La mujer tiene una información exacta sobre Jesús. Sabe que él se compadece de los que sufren y que tiene poder para expulsar demonios. Pero, sobre todo, sabe que él cumple las promesas hechas a David y, así como David llama al prometido «mi Señor», aunque es su hijo –«Dijo el Señor (Yahweh) a mi Señor» (Sal 110,1)–, ella también lo llama así: «Ten misericordia de mí, Señor, hijo de David». Cada vez que alguien invoca la misericordia de Jesús en esa forma es socorrido. Por eso, la actitud de Jesús en este caso nos sorprende: «Él no le respondió palabra», como si no escuchara. La explicación la da a continuación a sus discípulos, cuando ellos, también desconcertados, intervienen en favor de la mujer. Jesús explicó: «No he sido enviado más que a las ovejas perdidas de la casa de Israel». Es verdad. Él es el Ungido prometido a Israel, el hijo de David, como lo llama la mujer. Es interesante observar que para Jesús todos los miembros del pueblo de Israel son «ovejas perdidas». Todos necesitan la salvación, como declara la conclusión del gran Salmo 119: «Me he extraviado como oveja perdida; ven en busca de tu siervo» (Sal 119,176).

La mujer no se desalienta: «Ella vino a postrarse ante él y le dijo: "¡Señor, socórreme!"». Jesús le explica ahora a ella por qué no lo puede hacer: «No está bien tomar el pan de los hijos y echarselo a los perritos». Sabemos que para los judíos de entonces todos los demás pueblos merecían el apelativo de «perros». Jesús lo suaviza diciendo «perritos», pero mantiene la idea. No está bien darles «el pan de los hijos». La mujer no desfallece: «Sí, Señor, pero también los perritos comen de las migajas que caen de la mesa de sus amos». Ella, a pesar de las negativas, no deja de confiar tanto en el poder de Jesús como en su infinita bondad. Pero él no puede hacer algo que «no está bien», como él mismo lo define. Existe una sola posibilidad: que la mujer merezca ese pan de los hijos, es decir, que ella acceda a la condición de «hija». Y esto es lo que ocurre, gracias a su fe: «Mujer, grande es tu fe; que te suceda como deseas». La mujer impresionó a Jesús por su fe; demostró tener más fe que los mismos judíos. Se cumplió en ella lo que dice el Evangelio: «A cuantos lo recibieron (a la Palabra de Dios hecha carne) les dio el poder de ser hijos de Dios, a cuantos creen en su Nombre» (Jn 1,12). La fe de la mujer le obtuvo eso.
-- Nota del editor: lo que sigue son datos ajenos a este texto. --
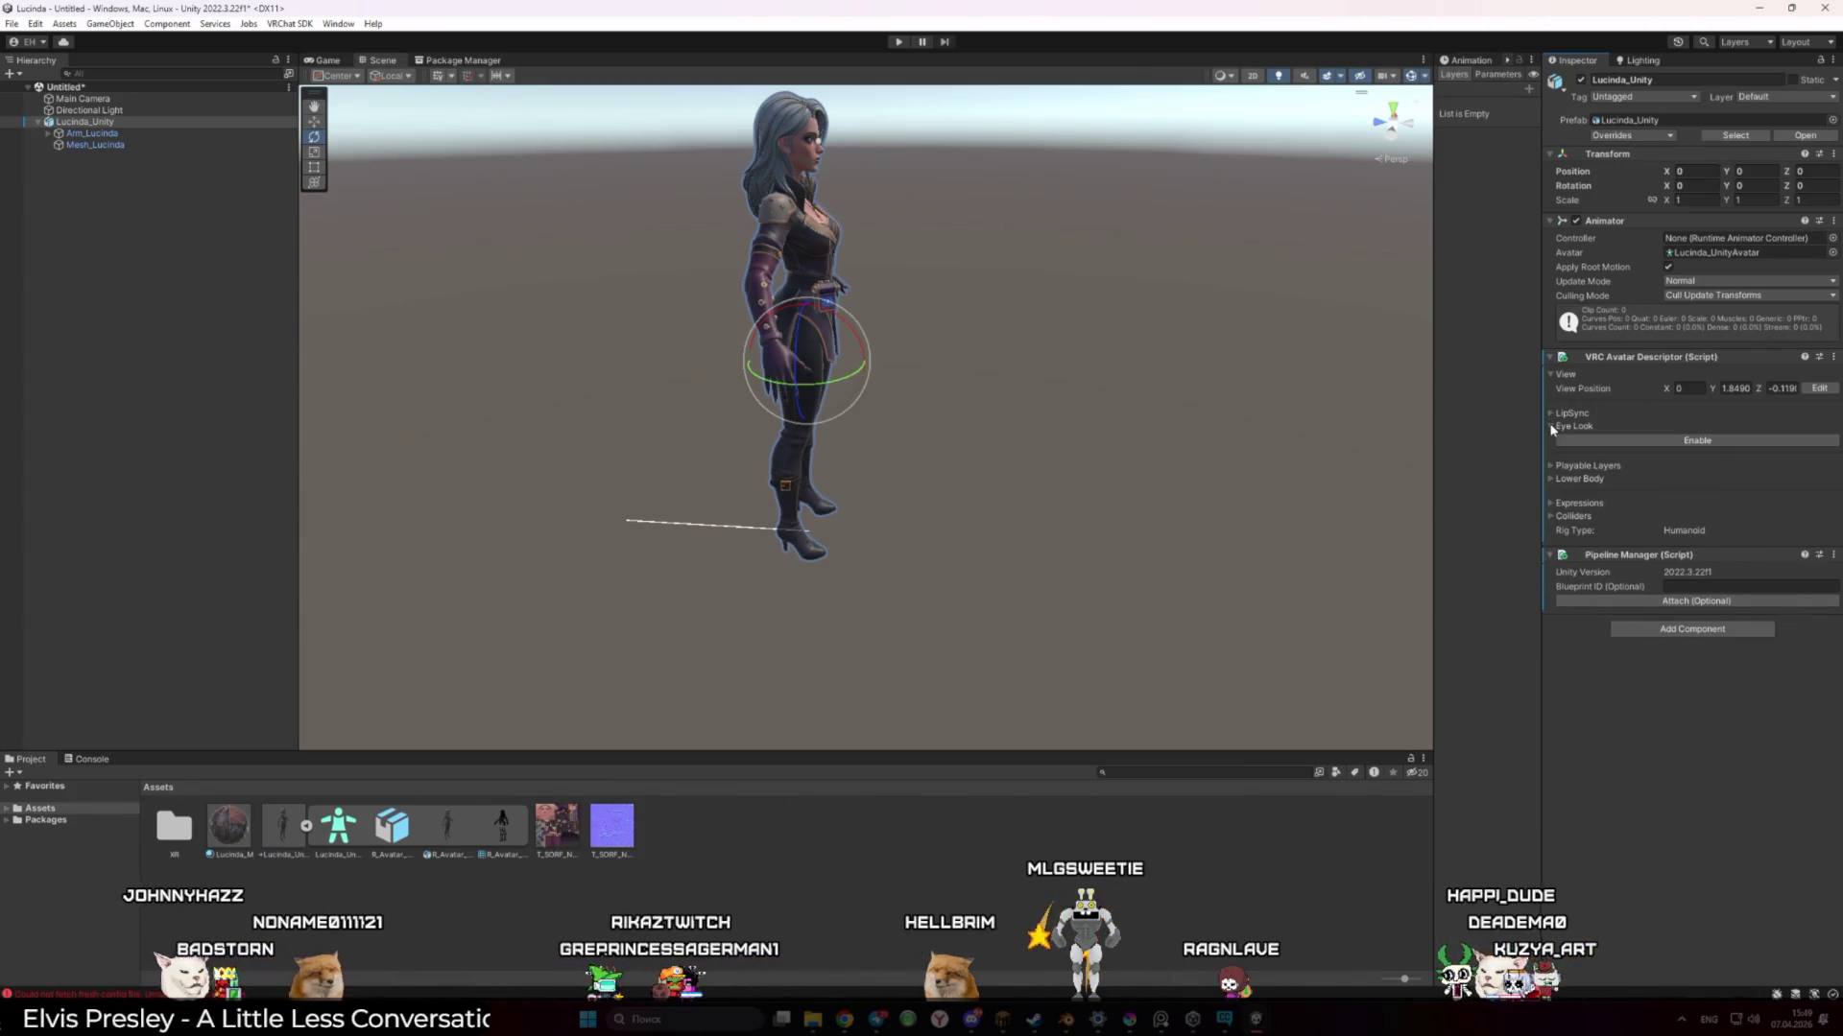
{"action": "left_click", "coordinate": [1551, 426]}
{"action": "mouse_move", "coordinate": [1156, 403]}
{"action": "left_mouse_down"}
{"action": "mouse_move", "coordinate": [974, 415]}
{"action": "mouse_move", "coordinate": [1020, 417]}
{"action": "left_mouse_up"}
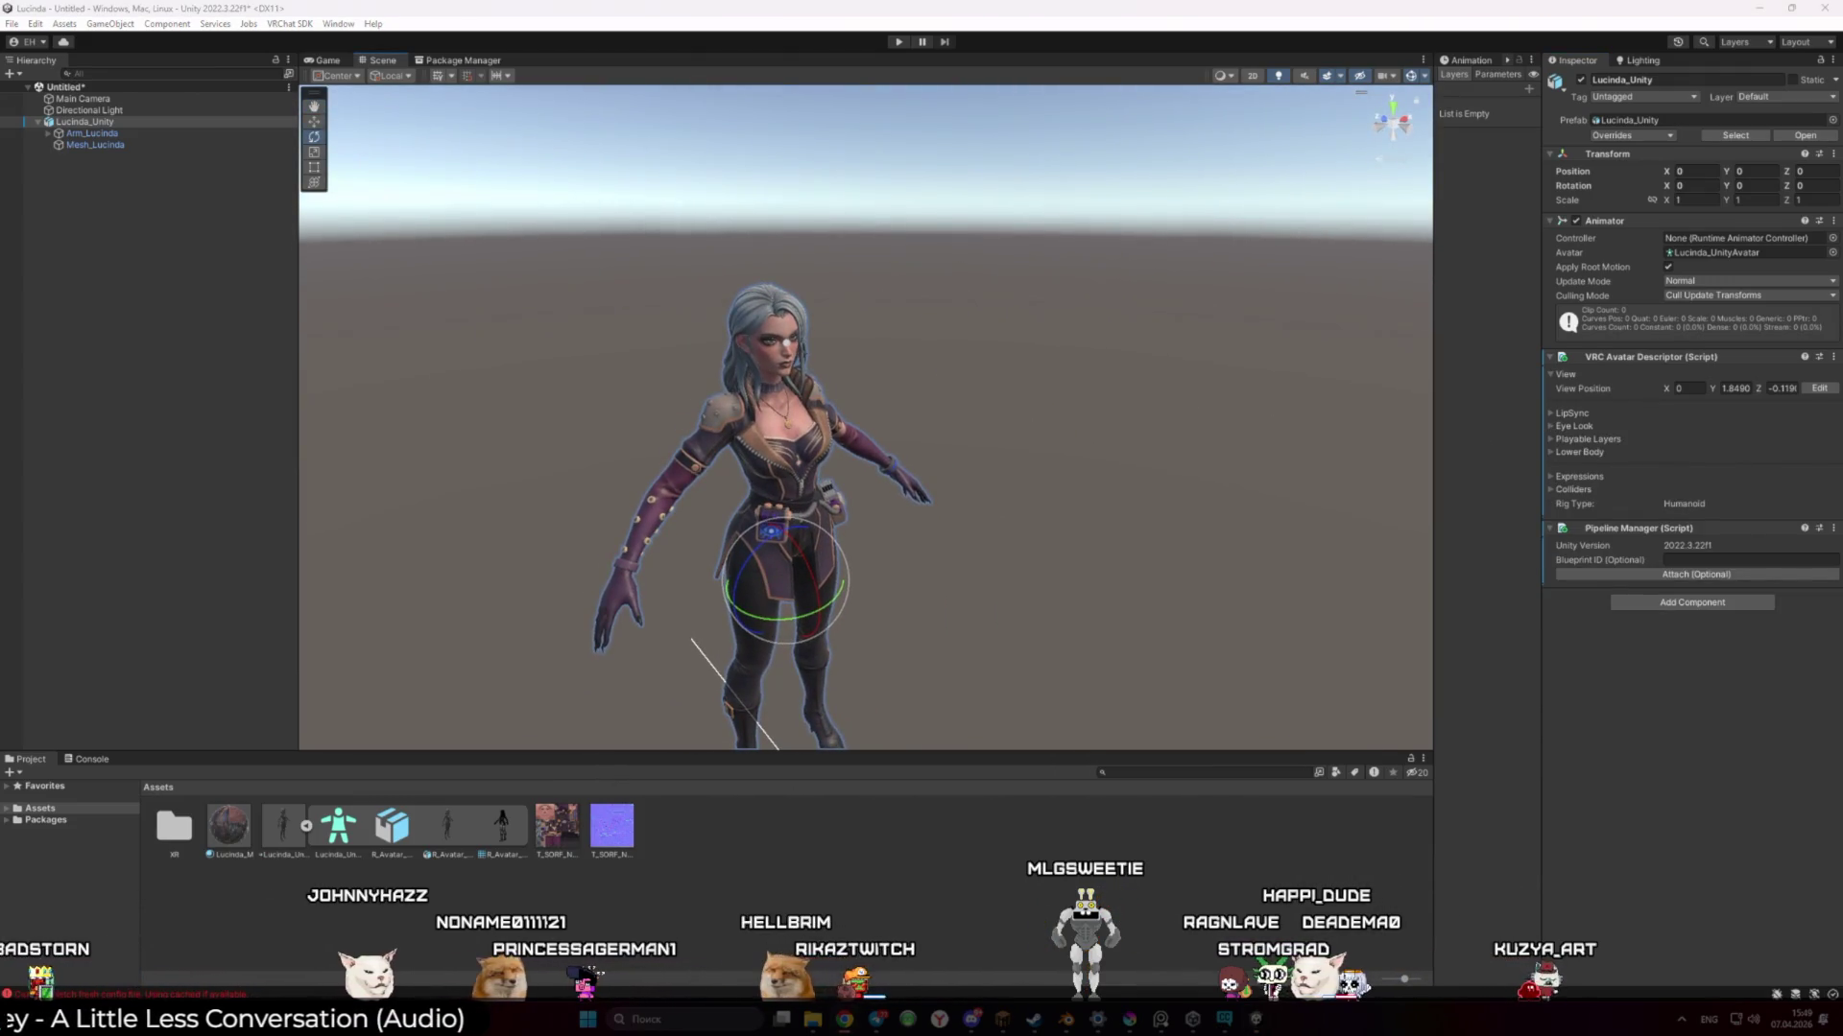
{"action": "left_click", "coordinate": [1017, 324]}
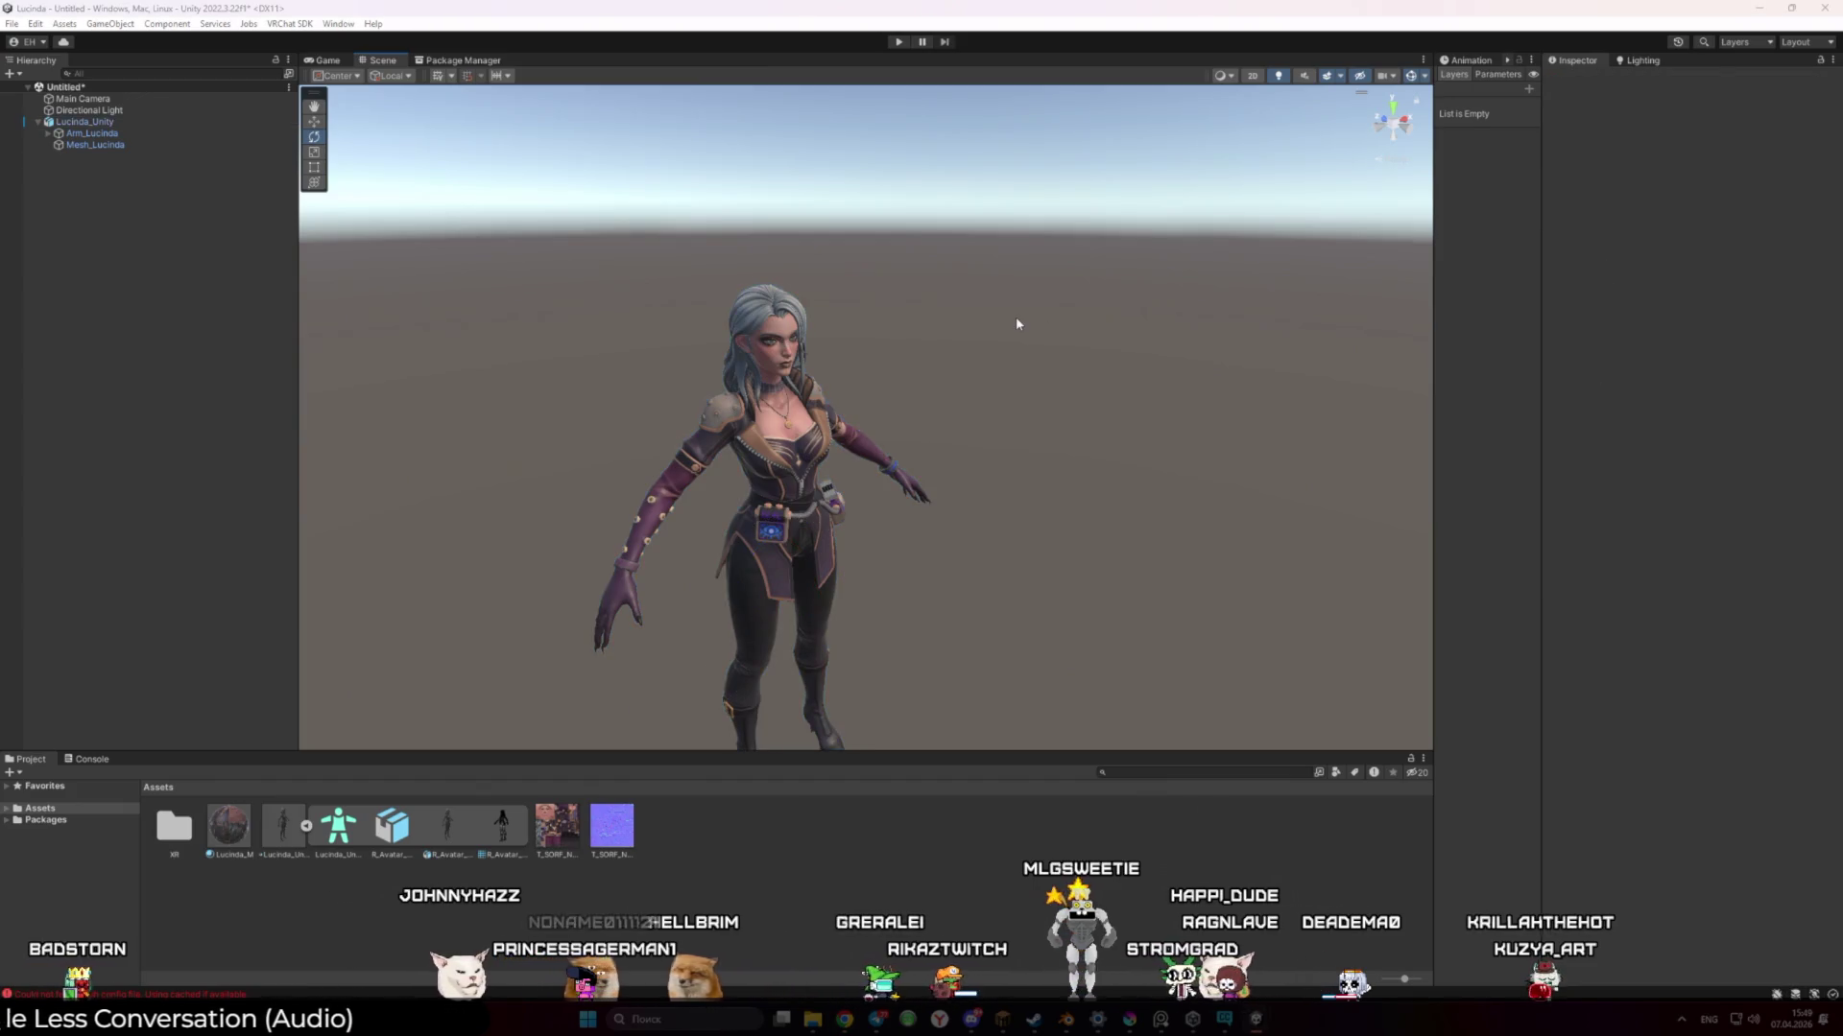
{"action": "key", "text": "ctrl+s"}
{"action": "key", "text": "Escape"}
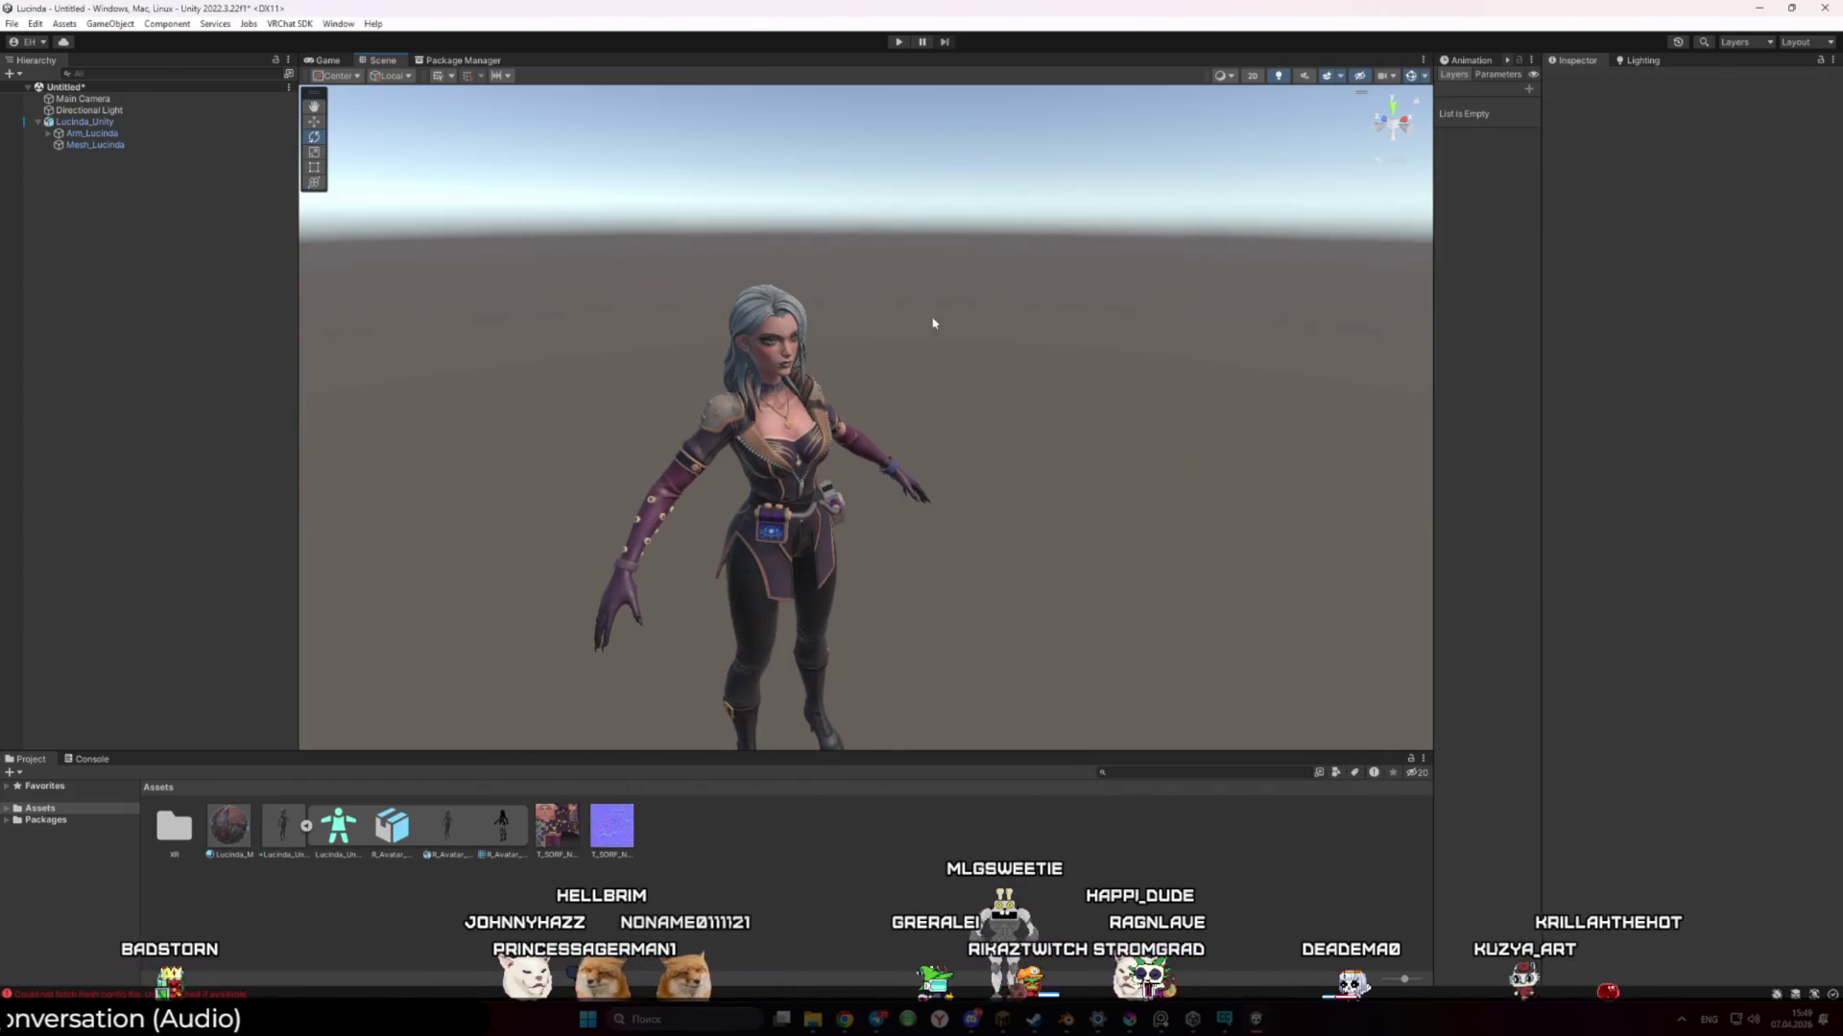
{"action": "key", "text": "ctrl+s"}
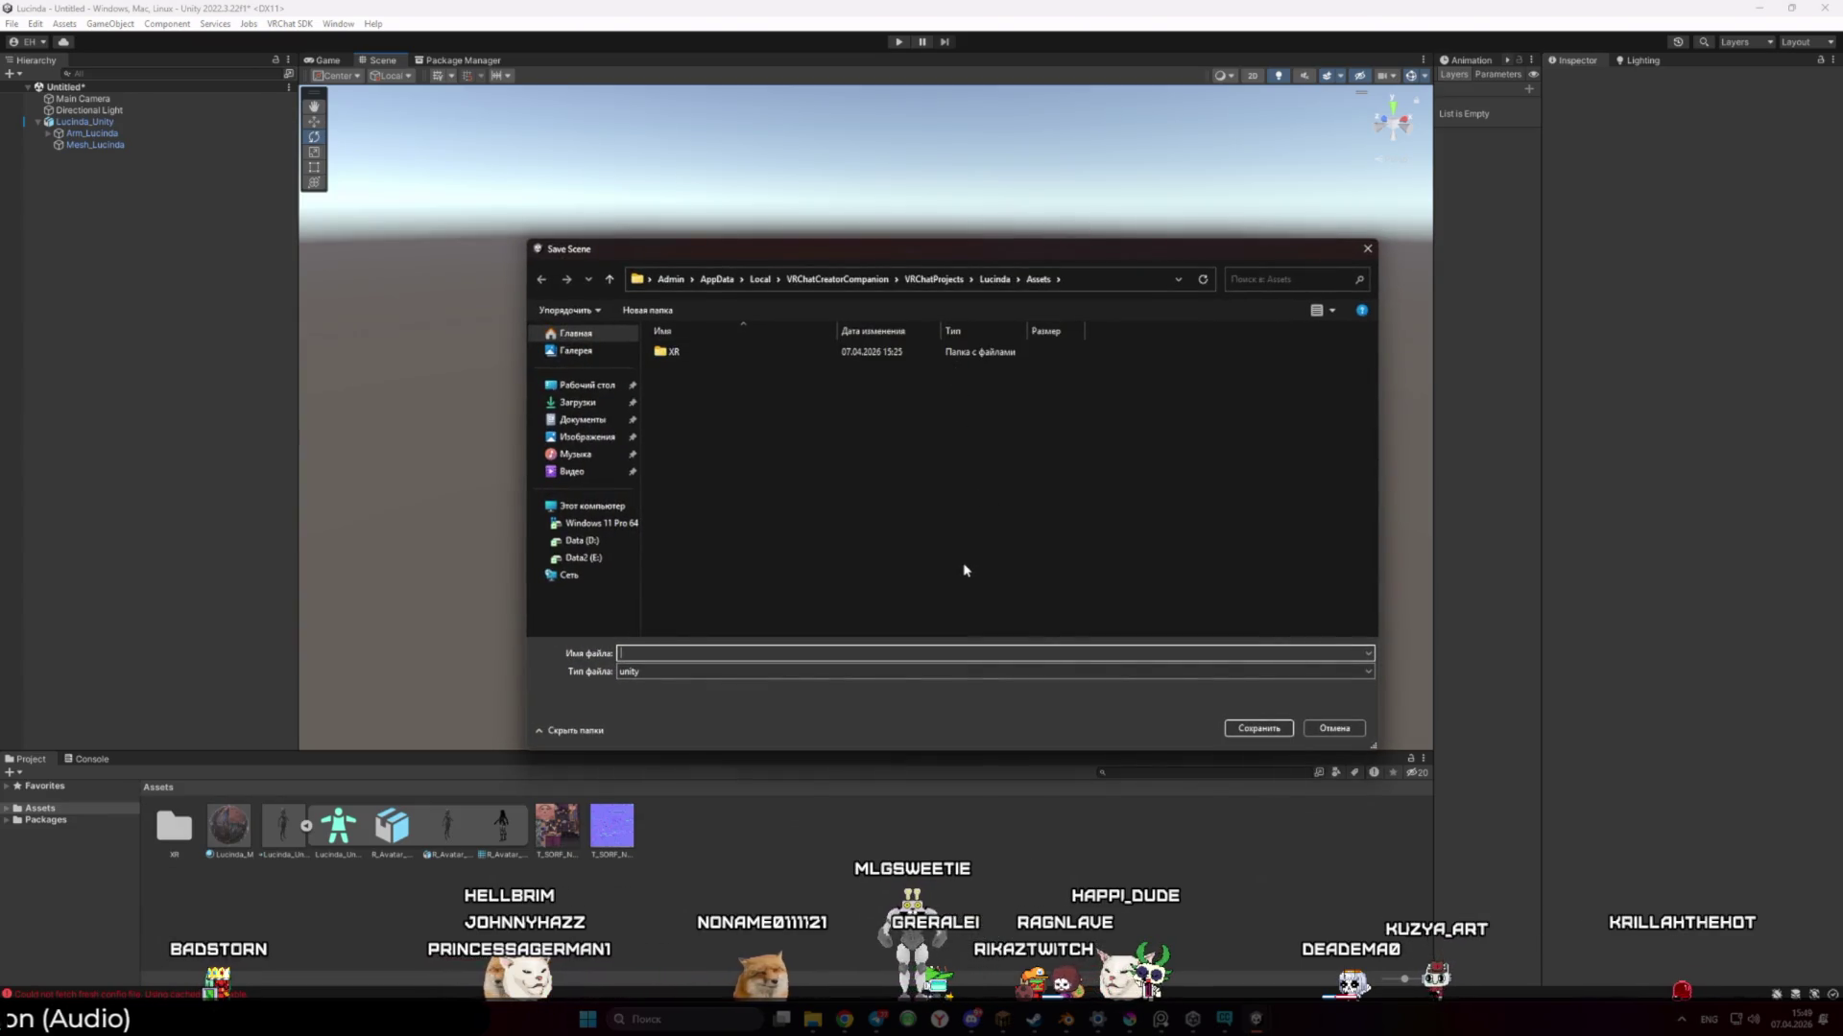
Begin saving the scene as 'lUCINDA', cancel, then save the project from the File menu
{"action": "type", "text": "lU"}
La finalidad de este Evangelio es, no sólo mostrar la misericordia y el poder de Jesús –que siempre es algo consolador– sino también revelar que, incluso en su vida terrena, él fue el Salvador de todo el mundo, que la Salvación obrada por él traspasa los límites de Israel y alcanza a todo el género humano. Este episodio está ubicado en el centro de un Evangelio que comienza con la adoración al Niño Jesús de los magos venidos de muy lejos –de Oriente– y concluye con la misión universal: «Vayan y hagan discípulos de todos los pueblos». De esta manera el evangelista quiere acentuar la universalidad de Cristo. Todos los seres humanos están llamados a ser hijos de Dios, por la fe en el Hijo de Dios hecho hombre.